L'auteur de "Méditations avec Merton" dit de belles choses sur le Mystère de moi-même. C'est le contenant qui se penche sur son contenu, le Mystère de moi-même qui rencontre le Mystère pas de moi-même qui est Dieu. Le Dieu qui m'habite habite aussi les autres que je rencontre ou que je croise. Mais c'est un Dieu profondément infirme, il a besoin de ma plume pour écrire, de mes mains pour rejoindre les autres, de ma parole pour parler, de mes pieds pour aller vers les autres. Il passe par moi mais je ne suis pas Lui.

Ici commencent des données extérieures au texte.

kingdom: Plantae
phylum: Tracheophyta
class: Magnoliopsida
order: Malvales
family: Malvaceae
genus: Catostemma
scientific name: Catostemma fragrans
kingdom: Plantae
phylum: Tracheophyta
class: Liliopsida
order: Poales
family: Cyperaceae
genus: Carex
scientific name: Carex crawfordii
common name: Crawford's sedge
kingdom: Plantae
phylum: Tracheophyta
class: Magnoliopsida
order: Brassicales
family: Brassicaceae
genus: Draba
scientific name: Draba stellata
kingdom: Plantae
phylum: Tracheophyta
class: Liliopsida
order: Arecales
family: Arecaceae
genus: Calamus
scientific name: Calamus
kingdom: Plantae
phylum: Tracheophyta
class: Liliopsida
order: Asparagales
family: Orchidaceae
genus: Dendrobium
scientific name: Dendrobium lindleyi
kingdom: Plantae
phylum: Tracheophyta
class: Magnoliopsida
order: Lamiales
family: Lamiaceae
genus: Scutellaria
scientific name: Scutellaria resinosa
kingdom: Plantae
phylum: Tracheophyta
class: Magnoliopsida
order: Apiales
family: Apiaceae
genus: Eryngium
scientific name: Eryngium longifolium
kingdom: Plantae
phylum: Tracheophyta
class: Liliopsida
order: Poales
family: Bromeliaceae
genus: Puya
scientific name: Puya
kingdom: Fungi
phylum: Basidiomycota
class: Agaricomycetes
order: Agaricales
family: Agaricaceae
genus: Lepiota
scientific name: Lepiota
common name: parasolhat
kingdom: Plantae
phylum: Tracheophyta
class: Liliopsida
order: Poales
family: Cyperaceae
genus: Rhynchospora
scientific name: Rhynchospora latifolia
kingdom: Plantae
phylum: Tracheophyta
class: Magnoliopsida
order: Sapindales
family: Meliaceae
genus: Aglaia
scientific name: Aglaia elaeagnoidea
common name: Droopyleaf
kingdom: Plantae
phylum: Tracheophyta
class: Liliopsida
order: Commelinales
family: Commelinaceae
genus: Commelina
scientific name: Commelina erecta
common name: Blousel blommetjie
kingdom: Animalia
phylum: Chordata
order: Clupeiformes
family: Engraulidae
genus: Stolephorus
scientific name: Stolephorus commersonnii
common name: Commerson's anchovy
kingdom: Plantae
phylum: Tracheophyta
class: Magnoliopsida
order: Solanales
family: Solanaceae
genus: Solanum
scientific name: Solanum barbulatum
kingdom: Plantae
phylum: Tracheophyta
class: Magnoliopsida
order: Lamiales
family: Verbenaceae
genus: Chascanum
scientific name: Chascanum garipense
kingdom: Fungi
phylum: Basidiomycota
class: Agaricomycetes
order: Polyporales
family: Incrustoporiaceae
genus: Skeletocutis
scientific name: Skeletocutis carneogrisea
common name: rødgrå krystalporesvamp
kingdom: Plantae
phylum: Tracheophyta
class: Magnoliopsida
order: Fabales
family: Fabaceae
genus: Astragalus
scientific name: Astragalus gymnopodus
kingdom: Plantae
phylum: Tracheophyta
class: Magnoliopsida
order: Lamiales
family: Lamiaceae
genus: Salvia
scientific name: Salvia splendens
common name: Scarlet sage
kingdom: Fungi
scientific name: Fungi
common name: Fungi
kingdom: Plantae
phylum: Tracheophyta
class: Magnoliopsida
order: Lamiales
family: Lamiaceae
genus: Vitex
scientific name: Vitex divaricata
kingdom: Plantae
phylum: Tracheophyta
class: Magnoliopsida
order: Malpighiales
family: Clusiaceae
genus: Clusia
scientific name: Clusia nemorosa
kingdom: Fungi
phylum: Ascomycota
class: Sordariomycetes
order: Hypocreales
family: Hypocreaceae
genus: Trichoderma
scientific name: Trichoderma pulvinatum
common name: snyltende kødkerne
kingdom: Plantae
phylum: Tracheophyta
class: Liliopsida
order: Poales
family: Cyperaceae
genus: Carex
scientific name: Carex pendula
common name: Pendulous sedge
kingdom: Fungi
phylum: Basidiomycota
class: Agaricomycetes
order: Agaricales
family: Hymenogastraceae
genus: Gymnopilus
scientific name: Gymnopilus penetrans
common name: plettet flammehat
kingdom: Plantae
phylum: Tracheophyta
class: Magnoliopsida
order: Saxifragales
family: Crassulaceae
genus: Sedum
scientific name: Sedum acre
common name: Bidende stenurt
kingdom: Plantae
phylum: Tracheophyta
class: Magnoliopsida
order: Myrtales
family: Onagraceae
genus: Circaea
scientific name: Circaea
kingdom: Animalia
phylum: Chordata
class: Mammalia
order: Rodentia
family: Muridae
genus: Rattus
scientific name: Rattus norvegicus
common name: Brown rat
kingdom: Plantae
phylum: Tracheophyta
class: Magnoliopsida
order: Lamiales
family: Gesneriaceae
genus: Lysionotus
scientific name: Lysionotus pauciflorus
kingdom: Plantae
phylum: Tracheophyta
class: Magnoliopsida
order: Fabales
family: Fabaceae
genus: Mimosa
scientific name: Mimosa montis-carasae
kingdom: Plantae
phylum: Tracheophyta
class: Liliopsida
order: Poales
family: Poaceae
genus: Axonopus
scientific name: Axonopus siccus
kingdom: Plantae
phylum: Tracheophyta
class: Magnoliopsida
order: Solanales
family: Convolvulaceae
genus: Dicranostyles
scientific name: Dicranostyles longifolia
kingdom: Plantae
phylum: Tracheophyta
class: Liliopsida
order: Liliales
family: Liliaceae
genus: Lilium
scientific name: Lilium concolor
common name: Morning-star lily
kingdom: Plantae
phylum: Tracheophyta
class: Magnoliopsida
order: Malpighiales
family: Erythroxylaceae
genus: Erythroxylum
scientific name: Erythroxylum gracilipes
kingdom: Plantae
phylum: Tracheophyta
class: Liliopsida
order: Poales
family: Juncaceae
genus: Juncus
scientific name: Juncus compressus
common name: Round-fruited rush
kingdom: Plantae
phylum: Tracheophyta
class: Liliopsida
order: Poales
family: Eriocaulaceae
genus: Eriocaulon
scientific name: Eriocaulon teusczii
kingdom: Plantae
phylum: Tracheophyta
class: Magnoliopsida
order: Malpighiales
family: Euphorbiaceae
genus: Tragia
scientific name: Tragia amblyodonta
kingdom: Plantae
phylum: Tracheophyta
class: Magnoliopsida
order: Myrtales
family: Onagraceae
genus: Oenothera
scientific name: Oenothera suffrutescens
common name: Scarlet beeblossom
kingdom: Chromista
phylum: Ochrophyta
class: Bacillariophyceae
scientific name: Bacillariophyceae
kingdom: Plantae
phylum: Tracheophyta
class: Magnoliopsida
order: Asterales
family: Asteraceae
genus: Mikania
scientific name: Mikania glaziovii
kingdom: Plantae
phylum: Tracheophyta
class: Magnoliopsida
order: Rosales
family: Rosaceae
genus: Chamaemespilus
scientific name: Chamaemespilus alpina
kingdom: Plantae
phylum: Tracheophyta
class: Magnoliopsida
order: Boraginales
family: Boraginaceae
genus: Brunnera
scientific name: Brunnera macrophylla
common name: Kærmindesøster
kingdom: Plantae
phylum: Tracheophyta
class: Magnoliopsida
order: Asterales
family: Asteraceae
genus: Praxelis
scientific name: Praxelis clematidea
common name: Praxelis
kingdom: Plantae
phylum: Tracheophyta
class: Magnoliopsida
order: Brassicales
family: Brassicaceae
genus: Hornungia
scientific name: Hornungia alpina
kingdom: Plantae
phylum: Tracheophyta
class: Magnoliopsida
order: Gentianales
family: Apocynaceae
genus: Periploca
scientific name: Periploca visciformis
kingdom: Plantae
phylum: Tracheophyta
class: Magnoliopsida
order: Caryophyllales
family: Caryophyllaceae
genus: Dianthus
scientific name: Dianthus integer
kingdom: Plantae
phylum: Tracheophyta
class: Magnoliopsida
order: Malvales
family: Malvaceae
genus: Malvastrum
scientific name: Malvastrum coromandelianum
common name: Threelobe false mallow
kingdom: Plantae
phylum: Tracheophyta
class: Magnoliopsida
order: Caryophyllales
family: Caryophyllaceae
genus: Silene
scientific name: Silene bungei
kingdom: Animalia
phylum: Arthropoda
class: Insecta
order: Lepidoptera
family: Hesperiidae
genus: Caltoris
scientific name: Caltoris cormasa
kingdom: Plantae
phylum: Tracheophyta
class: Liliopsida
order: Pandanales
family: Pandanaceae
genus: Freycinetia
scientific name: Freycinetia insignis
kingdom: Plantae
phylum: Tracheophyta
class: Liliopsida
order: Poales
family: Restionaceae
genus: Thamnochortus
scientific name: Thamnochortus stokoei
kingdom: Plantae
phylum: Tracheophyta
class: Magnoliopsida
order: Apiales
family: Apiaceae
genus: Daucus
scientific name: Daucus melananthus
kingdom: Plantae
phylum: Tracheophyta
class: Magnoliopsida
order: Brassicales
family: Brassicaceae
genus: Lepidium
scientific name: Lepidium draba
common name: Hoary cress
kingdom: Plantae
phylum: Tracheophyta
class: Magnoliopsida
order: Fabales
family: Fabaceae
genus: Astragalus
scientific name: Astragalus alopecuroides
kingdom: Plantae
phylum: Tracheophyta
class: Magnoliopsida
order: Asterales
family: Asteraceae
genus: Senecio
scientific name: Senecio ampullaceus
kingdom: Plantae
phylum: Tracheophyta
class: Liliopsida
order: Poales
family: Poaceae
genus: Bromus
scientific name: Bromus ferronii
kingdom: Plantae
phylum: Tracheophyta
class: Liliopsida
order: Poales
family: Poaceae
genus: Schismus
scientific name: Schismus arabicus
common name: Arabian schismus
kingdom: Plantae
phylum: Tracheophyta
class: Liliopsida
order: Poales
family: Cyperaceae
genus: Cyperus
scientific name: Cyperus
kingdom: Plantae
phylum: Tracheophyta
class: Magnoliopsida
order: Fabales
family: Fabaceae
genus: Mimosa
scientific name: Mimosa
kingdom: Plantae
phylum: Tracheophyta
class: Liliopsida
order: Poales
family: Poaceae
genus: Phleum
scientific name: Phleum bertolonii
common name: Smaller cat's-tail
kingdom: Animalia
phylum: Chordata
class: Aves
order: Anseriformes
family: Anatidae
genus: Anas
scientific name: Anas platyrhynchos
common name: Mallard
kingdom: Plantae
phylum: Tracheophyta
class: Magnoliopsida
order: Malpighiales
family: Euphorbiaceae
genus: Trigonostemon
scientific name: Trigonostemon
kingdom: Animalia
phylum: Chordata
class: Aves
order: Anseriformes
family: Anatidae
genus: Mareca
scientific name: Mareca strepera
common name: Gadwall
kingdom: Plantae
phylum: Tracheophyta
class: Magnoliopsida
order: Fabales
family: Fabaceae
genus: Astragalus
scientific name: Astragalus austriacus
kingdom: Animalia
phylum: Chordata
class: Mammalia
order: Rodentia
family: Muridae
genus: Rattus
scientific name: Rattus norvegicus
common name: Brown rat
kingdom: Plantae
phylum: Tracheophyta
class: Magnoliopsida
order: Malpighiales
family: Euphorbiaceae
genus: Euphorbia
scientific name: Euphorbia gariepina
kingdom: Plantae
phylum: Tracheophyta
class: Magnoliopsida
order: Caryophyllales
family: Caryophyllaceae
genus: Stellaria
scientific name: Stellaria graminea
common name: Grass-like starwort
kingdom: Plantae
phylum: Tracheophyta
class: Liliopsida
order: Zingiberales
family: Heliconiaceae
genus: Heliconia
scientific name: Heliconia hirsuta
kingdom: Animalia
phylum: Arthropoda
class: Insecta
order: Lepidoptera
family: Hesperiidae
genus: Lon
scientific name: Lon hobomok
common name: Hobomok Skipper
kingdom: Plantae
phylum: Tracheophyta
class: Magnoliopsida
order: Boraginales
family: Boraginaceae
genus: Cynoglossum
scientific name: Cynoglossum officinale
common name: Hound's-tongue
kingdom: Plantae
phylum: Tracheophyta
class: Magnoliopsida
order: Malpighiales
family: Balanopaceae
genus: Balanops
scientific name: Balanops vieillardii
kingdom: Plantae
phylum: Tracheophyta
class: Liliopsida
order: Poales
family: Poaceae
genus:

Le vrai jeûne consiste à rencontrer le Mystère de moi-même en relation avec le Mystère pas de moi-même. La liturgie de ce jour met en garde les faux jeûne. Dans l'Évangile, il y a le jeûne qui paraît comme une évidence à tous, tel que le jeûne des disciples de Jean et celui des Pharisien. Le pire de jeûne nous vient de la première lecture (Isaïe 58, 1-19). C'est le jeûne que l'on pourrait appeler le marchandage avec Dieu. À l'instar du prophète, on pourrait se demander pourquoi prier si Dieu n'entends pas, pourquoi jeûner si Dieu ne voit? Dieu réplique à de telles prétentions: "Quel est le jeûne qui me plaît? (...) N'est-ce pas partager ton pain avec celui qui a faim, recueillir chez toi le malheureux sans abri, couvrir celui que tu verras sans vêtement, ne as te dérober à ton semblable?" Et Dieu ajoute la conséquence directe d'un tel jeûne: "Ta justice marchera devant toi, et la gloire du Seigneur t'accompagnera.
J'ai voulu souligner "ta justice" et "la gloire du Seigneur" car de là dépend les vrais enjeux d'un jeûne bien vécu. La justice appartient à l'homme et la gloire appartient à Dieu. Mal vécu, le faux jeûne change le sens des responsabilités; on s'attribue la gloire de sa foi et on attribue les souffrances sociales à la justice de Dieu.